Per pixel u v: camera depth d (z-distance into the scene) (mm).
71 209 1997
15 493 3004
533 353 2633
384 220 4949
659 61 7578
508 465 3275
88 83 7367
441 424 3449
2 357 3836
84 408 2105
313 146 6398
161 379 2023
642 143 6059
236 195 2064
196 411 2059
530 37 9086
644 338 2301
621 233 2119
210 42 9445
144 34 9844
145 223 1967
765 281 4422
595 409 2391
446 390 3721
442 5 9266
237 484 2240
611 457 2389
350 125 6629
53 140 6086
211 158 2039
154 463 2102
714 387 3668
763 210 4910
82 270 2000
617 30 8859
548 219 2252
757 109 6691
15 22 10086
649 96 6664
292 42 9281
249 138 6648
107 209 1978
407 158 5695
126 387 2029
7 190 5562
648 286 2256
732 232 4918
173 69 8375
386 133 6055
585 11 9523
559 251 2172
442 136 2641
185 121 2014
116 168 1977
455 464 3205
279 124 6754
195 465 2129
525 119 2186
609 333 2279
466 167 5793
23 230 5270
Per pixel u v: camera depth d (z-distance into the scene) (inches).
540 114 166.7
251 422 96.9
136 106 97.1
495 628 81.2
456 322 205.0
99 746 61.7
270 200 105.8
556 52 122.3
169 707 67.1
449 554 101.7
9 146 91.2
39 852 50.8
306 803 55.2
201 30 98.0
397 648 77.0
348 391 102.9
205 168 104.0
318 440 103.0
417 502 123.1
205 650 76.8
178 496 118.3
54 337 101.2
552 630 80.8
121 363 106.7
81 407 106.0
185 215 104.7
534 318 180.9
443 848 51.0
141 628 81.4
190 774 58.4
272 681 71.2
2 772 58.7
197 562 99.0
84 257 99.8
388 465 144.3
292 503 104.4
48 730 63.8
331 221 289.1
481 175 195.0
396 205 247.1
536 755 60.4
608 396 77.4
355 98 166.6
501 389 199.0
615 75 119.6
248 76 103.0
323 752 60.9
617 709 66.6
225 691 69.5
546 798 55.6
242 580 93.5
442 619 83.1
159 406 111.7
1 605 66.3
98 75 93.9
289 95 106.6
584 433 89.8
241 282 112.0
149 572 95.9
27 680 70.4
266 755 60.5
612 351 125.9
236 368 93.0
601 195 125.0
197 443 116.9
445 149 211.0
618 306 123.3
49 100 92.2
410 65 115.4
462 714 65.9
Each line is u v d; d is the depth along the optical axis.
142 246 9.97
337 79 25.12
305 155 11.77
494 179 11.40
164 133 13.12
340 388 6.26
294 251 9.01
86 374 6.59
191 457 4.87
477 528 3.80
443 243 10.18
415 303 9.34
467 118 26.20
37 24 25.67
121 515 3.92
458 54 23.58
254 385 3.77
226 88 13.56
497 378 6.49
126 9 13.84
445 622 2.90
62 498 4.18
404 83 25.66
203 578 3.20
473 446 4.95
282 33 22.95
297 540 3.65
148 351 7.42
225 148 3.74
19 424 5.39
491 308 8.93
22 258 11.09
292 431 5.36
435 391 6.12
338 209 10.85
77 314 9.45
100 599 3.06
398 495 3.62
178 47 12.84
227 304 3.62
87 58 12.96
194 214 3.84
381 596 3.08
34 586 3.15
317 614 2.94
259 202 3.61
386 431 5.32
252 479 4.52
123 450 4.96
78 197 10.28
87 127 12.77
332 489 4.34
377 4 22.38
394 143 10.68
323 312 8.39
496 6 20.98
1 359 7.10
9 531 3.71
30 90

───

Transcribe only the lines from the beginning of the entries to the line with "318 440 103.0", inclusive, exactly as written.

Problem solution:
Per pixel u v: camera depth d (z-distance into the scene) (mm).
71 209 1997
15 493 3004
533 353 2633
384 220 4949
659 61 7578
508 465 3275
88 83 7367
441 424 3449
2 357 3836
84 408 2105
313 146 6398
161 379 2023
642 143 6059
236 195 2064
196 411 2059
530 37 9086
644 338 2301
621 233 2119
210 42 9445
144 34 9844
145 223 1967
765 281 4422
595 409 2391
446 390 3721
442 5 9266
237 484 2240
611 457 2389
350 125 6629
53 140 6086
211 158 2039
154 463 2102
714 387 3668
763 210 4910
82 270 2000
617 30 8859
548 219 2252
757 109 6691
15 22 10086
649 96 6664
292 42 9281
249 138 6648
107 209 1978
407 158 5695
126 387 2029
7 190 5562
648 286 2256
732 232 4918
173 69 8375
386 133 6055
585 11 9523
559 251 2172
442 136 2641
185 121 2014
116 168 1977
455 464 3205
279 124 6754
195 465 2129
525 119 2186
609 333 2279
466 167 5793
23 230 5270
Per pixel u v: camera depth d (z-distance into the scene) (inches).
540 114 166.7
251 422 96.9
136 106 97.1
495 628 81.2
456 322 205.0
99 746 61.7
270 200 105.8
556 52 122.3
169 707 67.1
449 554 101.7
9 146 91.2
39 852 50.8
306 803 55.2
201 30 98.0
397 648 77.0
348 391 102.9
205 168 104.0
318 440 103.0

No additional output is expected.